The closure of the Alaskan Way Viaduct on January 11, 2019, constrained capacity further on an already congested road network in central Seattle.  To improve freight and transit access to commercial and industrial areas, the City of Seattle, in partnership with the Washington State Department of Transportation, installed two blocks of a temporary freight and transit (FAT) lane on Alaskan Way. Seattle DOT is interested in evaluating the benefits of the FAT lane for freight while it is in place, as well as what happens when the lane is removed. SDOT has installed video cameras on the two-block segment to capture activity in the FAT lane.  The researchers will reduce the video data into speed and volume counts by vehicle classification to allow them to describe traffic in the FAT lane during and after the pilot. In addition, the researchers will conduct up to six one-on-one interviews with FAT lane users after the pilot, including truck drivers, bus drivers, and/or operational staff at trucking companies and transit operators. The results should provide information to the City of Seattle as it considers implementing such facilities on a broader scale and incorporating them into the city’s Freight Master Plan.

Principal Investigator: Anne V. Goodchild, Civil and Environmental Engineering, UW
Sponsor: Seattle Department of Transportation
SDOT Project Manager: Christopher Eaves
Scheduled completion: December 2019

Operations Performance Management Guidance, Technical Assistance, and Primer Development

The Federal Highway Administration is looking to help transportation agencies shift their focus from simply measuring transportation system performance to directly using those performance measures within their project identification, project selection, and decision-making processes. A potential tool for accomplishing that is the Capability Maturity Model (CMM). The CMM describes the degree of formality and optimization (“maturity”) of an organization’s processes, from reactive, ad hoc practices; to formally defined steps; to managed consistency through measurement; to optimization and continual performance improvement. As a subcontractor to Cambridge Systematics, Inc., TRAC researchers will help refine the CMM to examine how state agencies manage roadway performance. TRAC and Cambridge Systematics will develop a primer that will discuss the difference between simply reporting operations performance measures and actively managing the roadway system using those measures. The primer will also present how using the CMM can help agencies assess the maturity of their existing roadway operations management processes and provide actions that agencies can take to more effectively use performance measures to select and apply the best roadway operations management strategies.

_RECORDS PROVIDED_:

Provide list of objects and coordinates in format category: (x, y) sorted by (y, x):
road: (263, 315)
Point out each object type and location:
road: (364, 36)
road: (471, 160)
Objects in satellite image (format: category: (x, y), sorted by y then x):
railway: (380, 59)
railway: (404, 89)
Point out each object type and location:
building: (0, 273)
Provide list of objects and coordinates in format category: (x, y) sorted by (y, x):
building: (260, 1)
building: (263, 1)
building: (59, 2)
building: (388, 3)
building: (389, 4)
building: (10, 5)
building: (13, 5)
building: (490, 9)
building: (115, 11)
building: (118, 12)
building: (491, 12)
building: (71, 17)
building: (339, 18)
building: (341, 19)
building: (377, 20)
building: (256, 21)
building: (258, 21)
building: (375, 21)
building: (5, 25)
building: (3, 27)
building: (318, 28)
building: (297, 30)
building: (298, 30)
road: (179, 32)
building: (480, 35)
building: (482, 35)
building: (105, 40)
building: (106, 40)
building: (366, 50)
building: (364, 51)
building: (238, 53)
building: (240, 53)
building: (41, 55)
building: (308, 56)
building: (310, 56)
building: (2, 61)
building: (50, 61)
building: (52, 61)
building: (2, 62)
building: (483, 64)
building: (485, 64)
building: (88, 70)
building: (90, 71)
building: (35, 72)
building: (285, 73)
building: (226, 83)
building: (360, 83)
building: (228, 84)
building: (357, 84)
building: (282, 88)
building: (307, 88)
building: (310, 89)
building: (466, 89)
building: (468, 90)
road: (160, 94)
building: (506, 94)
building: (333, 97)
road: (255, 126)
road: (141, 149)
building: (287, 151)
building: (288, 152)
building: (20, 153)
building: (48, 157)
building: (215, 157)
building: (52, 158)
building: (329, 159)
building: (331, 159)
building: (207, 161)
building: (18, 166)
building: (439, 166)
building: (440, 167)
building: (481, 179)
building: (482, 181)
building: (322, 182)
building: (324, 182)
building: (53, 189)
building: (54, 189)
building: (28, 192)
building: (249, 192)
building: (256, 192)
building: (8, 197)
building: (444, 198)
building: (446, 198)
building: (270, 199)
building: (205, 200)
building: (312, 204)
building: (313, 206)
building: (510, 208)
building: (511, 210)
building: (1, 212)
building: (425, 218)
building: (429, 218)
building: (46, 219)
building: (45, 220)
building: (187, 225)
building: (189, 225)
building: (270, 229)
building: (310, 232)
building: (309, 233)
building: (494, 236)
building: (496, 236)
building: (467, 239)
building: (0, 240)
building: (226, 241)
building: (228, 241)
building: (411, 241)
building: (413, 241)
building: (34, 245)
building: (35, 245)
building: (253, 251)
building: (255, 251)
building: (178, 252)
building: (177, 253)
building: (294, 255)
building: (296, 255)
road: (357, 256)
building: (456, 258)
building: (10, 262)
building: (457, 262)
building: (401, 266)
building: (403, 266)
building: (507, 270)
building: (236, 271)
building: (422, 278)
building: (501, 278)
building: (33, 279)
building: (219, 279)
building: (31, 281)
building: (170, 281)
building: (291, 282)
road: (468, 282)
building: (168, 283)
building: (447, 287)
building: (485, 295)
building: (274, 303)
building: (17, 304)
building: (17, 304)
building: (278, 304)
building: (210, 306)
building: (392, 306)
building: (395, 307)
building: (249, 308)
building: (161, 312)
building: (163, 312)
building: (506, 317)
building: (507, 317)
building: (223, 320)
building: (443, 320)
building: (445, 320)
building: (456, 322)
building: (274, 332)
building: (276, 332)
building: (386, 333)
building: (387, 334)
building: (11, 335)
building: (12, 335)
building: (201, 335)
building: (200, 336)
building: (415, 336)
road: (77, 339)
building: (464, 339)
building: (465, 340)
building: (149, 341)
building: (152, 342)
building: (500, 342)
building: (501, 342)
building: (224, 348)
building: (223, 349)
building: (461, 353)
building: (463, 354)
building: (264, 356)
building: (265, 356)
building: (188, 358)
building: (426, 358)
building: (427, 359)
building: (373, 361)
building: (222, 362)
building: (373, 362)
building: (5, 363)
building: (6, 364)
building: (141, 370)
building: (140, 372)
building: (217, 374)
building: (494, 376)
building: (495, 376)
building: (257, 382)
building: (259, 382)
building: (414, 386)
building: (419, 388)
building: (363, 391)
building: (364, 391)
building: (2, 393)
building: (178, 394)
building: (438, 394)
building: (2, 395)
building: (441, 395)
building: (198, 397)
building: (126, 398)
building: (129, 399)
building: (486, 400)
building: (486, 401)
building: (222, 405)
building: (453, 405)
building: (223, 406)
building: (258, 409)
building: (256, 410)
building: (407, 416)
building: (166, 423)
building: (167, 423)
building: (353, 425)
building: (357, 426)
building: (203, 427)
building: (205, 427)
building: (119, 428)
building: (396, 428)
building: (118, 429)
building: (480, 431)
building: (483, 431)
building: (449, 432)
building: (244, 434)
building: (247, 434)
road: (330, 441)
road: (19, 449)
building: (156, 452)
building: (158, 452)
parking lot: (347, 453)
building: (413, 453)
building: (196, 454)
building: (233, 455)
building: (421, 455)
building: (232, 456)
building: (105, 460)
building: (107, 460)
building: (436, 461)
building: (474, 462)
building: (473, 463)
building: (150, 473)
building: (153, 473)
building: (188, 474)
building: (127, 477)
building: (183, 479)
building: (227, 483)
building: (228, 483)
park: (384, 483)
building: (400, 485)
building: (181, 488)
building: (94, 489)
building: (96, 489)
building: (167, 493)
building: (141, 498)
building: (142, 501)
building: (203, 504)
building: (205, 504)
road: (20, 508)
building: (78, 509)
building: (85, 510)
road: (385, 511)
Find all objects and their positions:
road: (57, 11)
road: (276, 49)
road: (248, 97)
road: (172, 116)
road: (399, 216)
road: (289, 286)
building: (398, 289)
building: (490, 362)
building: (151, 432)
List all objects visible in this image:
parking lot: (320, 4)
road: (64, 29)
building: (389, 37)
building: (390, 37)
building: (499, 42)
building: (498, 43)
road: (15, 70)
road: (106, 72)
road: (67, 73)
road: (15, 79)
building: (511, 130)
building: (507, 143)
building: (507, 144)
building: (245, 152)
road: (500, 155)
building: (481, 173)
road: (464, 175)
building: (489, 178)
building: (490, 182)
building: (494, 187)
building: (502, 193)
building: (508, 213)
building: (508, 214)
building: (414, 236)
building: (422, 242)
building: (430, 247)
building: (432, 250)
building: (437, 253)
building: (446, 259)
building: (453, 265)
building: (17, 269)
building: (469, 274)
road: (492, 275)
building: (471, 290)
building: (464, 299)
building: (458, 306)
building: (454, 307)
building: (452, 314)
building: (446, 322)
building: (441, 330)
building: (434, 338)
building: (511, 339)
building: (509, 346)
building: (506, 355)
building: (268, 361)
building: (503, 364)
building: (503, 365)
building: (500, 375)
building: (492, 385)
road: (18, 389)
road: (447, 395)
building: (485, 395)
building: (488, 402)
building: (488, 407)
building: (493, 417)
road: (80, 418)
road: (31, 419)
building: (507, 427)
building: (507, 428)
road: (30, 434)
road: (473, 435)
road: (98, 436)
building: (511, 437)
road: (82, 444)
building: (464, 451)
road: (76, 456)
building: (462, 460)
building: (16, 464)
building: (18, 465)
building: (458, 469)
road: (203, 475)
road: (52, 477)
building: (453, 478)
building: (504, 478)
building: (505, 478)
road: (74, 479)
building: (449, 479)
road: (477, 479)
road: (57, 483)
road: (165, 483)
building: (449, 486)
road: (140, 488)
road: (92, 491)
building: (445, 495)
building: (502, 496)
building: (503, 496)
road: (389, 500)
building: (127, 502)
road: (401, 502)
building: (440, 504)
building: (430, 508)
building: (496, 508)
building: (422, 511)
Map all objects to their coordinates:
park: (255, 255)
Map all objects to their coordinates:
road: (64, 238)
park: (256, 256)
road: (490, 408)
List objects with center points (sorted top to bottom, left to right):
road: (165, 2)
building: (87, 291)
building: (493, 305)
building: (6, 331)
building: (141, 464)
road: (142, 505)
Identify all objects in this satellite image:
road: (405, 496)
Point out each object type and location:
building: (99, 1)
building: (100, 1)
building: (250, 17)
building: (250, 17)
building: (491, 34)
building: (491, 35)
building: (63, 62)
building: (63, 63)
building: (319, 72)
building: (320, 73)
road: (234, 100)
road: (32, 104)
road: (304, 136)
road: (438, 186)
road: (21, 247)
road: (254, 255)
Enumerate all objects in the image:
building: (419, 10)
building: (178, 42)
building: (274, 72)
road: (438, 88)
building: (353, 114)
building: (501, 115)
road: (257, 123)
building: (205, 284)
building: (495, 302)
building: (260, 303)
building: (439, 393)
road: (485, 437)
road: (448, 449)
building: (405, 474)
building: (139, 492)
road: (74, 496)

_EXERCISE INSTRUCTIONS_:
1. Copy out the listing word for word, from its first line through the line containing "building: (205, 200)".
2. Continue the transportation research project descriptions from the point where they stop.

_ANSWERS BY TASK_:
1.
Provide list of objects and coordinates in format category: (x, y) sorted by (y, x):
road: (263, 315)
Point out each object type and location:
road: (364, 36)
road: (471, 160)
Objects in satellite image (format: category: (x, y), sorted by y then x):
railway: (380, 59)
railway: (404, 89)
Point out each object type and location:
building: (0, 273)
Provide list of objects and coordinates in format category: (x, y) sorted by (y, x):
building: (260, 1)
building: (263, 1)
building: (59, 2)
building: (388, 3)
building: (389, 4)
building: (10, 5)
building: (13, 5)
building: (490, 9)
building: (115, 11)
building: (118, 12)
building: (491, 12)
building: (71, 17)
building: (339, 18)
building: (341, 19)
building: (377, 20)
building: (256, 21)
building: (258, 21)
building: (375, 21)
building: (5, 25)
building: (3, 27)
building: (318, 28)
building: (297, 30)
building: (298, 30)
road: (179, 32)
building: (480, 35)
building: (482, 35)
building: (105, 40)
building: (106, 40)
building: (366, 50)
building: (364, 51)
building: (238, 53)
building: (240, 53)
building: (41, 55)
building: (308, 56)
building: (310, 56)
building: (2, 61)
building: (50, 61)
building: (52, 61)
building: (2, 62)
building: (483, 64)
building: (485, 64)
building: (88, 70)
building: (90, 71)
building: (35, 72)
building: (285, 73)
building: (226, 83)
building: (360, 83)
building: (228, 84)
building: (357, 84)
building: (282, 88)
building: (307, 88)
building: (310, 89)
building: (466, 89)
building: (468, 90)
road: (160, 94)
building: (506, 94)
building: (333, 97)
road: (255, 126)
road: (141, 149)
building: (287, 151)
building: (288, 152)
building: (20, 153)
building: (48, 157)
building: (215, 157)
building: (52, 158)
building: (329, 159)
building: (331, 159)
building: (207, 161)
building: (18, 166)
building: (439, 166)
building: (440, 167)
building: (481, 179)
building: (482, 181)
building: (322, 182)
building: (324, 182)
building: (53, 189)
building: (54, 189)
building: (28, 192)
building: (249, 192)
building: (256, 192)
building: (8, 197)
building: (444, 198)
building: (446, 198)
building: (270, 199)
building: (205, 200)

2.
Principal Investigator: Mark E. Hallenbeck, Washington State Transportation Center, UW

Cambridge Systematics, Inc.

Scheduled completion: April 2020

Promises of Data from Emerging Technologies for Transportation Applications: PSRC Case Study, Phase II

Emerging technologies such as automated vehicles, advanced data analytics and machine learning, and on-demand ride services will not only fundamentally alter the transportation landscape but provide new data that can be used for transportation planning and analysis. This project is examining the properties of these new data and identifying potential applications. Phase I developed a preliminary framework for integrating emerging and conventional data from diverse sources. Using the SR-99 Tunnel Tolling Project as a case study, Phase II will demonstrate the value of emerging big data (more specifically, app-based data) and their fusion with data from other, conventional sources in evaluating a project’s impact on transportation system performance and in answering critical and time-sensitive planning and policy-related questions. The project will also provide a data inventory and develop a protocol that can assist state, regional, and local agencies in coordinating data exchange among agencies and with private data providers. Tasks will include analysis of travel pattern changes from before the SR-99 tunnel has been opened and tolled to during and after its operation, as well as development of data quality metrics and open-source tools.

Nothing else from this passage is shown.